Quinn had attracted interest from Victorian Football League (VFL) clubs at the 1930 Adelaide Carnival with his performances for South Australia, and when Geelong offered Quinn employment with the Ford Motor Company, a club sponsor, as a machine operator, Quinn leapt at the opportunity and transferred to Geelong for the 1931 VFL season. Gaining the nickname "Maggie" for his Port Adelaide heritage, Quinn immediately proved a success in the VFL, being a key player in Geelong's 1931 premiership team and became a firm favorite with Geelong fans.

Quinn won Geelong's best and fairest awards in 1936 and 1937 and was appointed club vice-captain for the 1937 season, captaining Geelong for seven matches when captain Reg Hickey was injured.

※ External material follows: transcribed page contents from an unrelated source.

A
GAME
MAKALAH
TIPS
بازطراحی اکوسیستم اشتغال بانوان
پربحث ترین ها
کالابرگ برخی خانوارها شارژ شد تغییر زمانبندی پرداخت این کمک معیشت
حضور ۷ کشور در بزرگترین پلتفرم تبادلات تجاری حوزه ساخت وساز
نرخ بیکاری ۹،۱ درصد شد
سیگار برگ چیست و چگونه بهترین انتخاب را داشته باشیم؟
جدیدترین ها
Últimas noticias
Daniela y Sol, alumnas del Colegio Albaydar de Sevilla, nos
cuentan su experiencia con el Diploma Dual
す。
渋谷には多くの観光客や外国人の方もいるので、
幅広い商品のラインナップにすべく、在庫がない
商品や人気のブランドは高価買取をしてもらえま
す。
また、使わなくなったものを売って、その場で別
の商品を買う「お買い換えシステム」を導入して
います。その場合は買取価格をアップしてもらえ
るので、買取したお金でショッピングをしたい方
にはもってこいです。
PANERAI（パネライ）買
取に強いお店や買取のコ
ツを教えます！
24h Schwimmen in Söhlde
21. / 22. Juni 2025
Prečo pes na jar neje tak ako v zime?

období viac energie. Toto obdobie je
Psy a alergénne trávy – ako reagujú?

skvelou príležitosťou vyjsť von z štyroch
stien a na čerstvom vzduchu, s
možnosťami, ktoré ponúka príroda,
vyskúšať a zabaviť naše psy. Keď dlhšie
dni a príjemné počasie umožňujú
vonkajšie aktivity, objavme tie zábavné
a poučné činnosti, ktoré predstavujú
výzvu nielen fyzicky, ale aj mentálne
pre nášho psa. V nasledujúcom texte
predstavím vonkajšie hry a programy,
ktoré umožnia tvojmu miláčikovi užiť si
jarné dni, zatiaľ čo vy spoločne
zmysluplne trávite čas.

Quinn capped off 1937 with a best on ground performance in Geelong's 1937 Grand Final win, gaining 31 possessions and six marks in a performance considered "completely error free".

Quinn retired early in the 1940 season after having been dropped to the reserves. He had played 168 games for Geelong, kicking 169 goals. In 1946 Quinn was appointed coach of Geelong but was sacked from the position at the end of the 1948 season after failing to raise Geelong above 7th place.

In 2001 Quinn was selected as an Emergency in Geelong's official 'Team of the Century'.